When a stakeholder says they want the training to be "interactive," they're rarely picturing the same thing as the person who has to build it. Interactive could mean a clickable diagram or a fully branching simulation with consequence-tracking. Those two things differ in cost by an order of magnitude — and quoting against the word instead of the work is how projects blow their budgets before they start.

The way out is a shared vocabulary. At Luna LXD I scope interactivity in four broad levels.

The four levels

  • Level 1 — Foundational. A clean, accessible page-turn with knowledge checks. Perfect when the goal is awareness or a policy refresher. Fast to build, easy to maintain.
  • Level 2 — Enriched. Infographics, custom diagrams, simple animation and short video, with moderate interaction. The workhorse level for most professional content.
  • Level 3 — Immersive. Branching scenarios and richer simulation, where judgement is the skill being practised and consequences play out. This is where Storyline earns its keep.
  • Level 4 — Bespoke. Advanced, custom or gamified interaction for the highest-stakes content — built when the decision the learner is rehearsing genuinely warrants it.
The expensive mistake

Defaulting everything to Level 3 because it sounds impressive. Most content doesn't need it — and the budget you burn there is budget you can't spend where decisions genuinely matter.

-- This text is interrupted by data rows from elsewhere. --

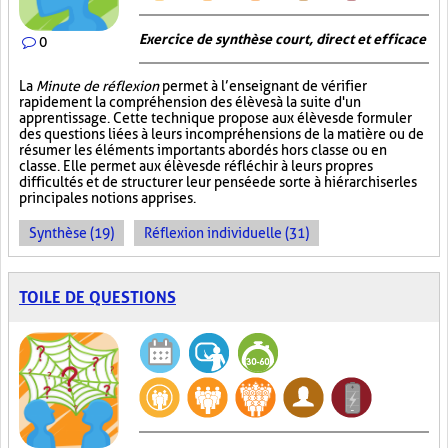
Exercice de synthèse court, direct et efficace
0
La
Minute de réflexion
permet à l’enseignant de vérifier
rapidement la compréhension des élèves à la suite d'un
apprentissage. Cette technique propose aux élèves de formuler
des questions liées à leurs incompréhensions de la matière ou de
résumer les éléments importants abordés hors classe ou en
classe. Elle permet aux élèves de réfléchir à leurs propres
difficultés et de structurer leur pensée de sorte à hiérarchiser les
principales notions apprises.
Synthèse (19)
Réflexion individuelle (31)
TOILE DE QUESTIONS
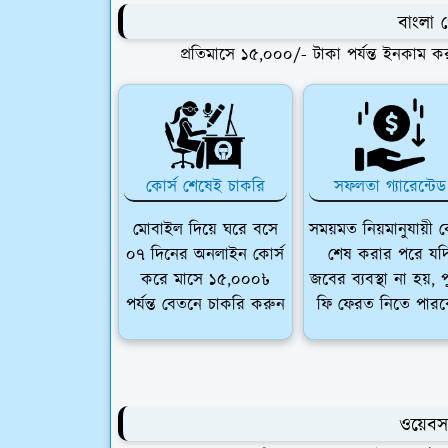
বাংলা 
প্রতিমাসে ১৫,০০০/- টাকা পর্যন্ত ইনকাম ক
কোর্স শেষেই চাকরি
সফলতা গ্যারেন্টেড
মোবাইল দিয়ে ঘরে বসে
সময়মত নিয়মানুযায়ী ক
০৭ দিনের অনলাইন কোর্স
শেষ করার পরে যদ
করে মাসে ১৫,০০০৳
জবের ব্যবস্থা না হয়, 
পর্যন্ত বেতনে চাকরি করুন
ফি ফেরত নিতে পারব
ওয়েবসা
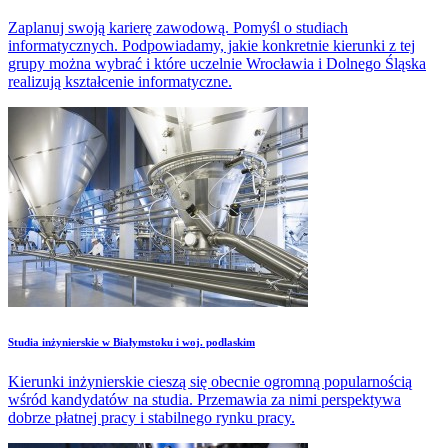
Zaplanuj swoją karierę zawodową. Pomyśl o studiach
informatycznych. Podpowiadamy, jakie konkretnie kierunki z tej
grupy można wybrać i które uczelnie Wrocławia i Dolnego Śląska
realizują kształcenie informatyczne.
Studia inżynierskie w Białymstoku i woj. podlaskim
Kierunki inżynierskie cieszą się obecnie ogromną popularnością
wśród kandydatów na studia. Przemawia za nimi perspektywa
dobrze płatnej pracy i stabilnego rynku pracy.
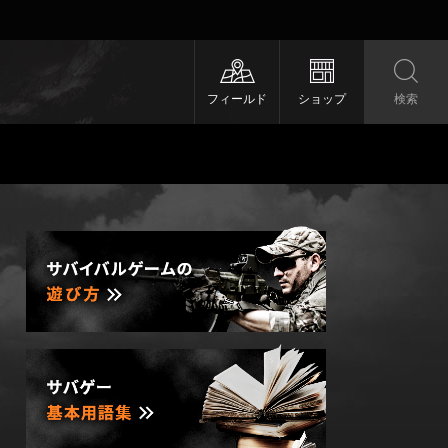
フィールド
ショップ
検索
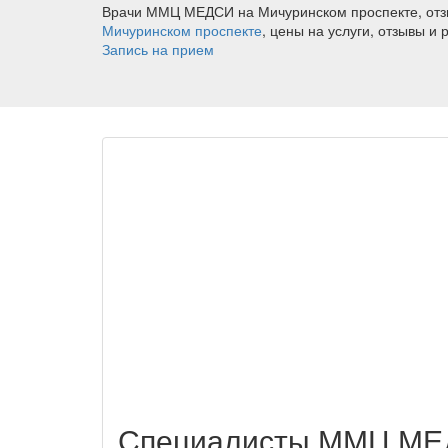
Врачи ММЦ МЕДСИ на Мичуринском проспекте, отз
Мичуринском проспекте
, цены на услуги, отзывы и
Запись на прием
Специалисты ММЦ МЕД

Scope to the content, not the ambition

The discipline is matching each topic to the level its content warrants. A definitions refresher and a deteriorating-patient simulation should not cost the same, and they shouldn't be built the same way. Spread a project across levels deliberately: Level 1 for the awareness pieces, Level 3 for the two or three moments where clinical judgement is the actual learning objective.

Done well, build levels do two things at once. They give you a defensible quote, and they force a useful conversation: which decisions in this course are actually hard, and worth the investment to rehearse? That question usually improves the training more than any single interaction does.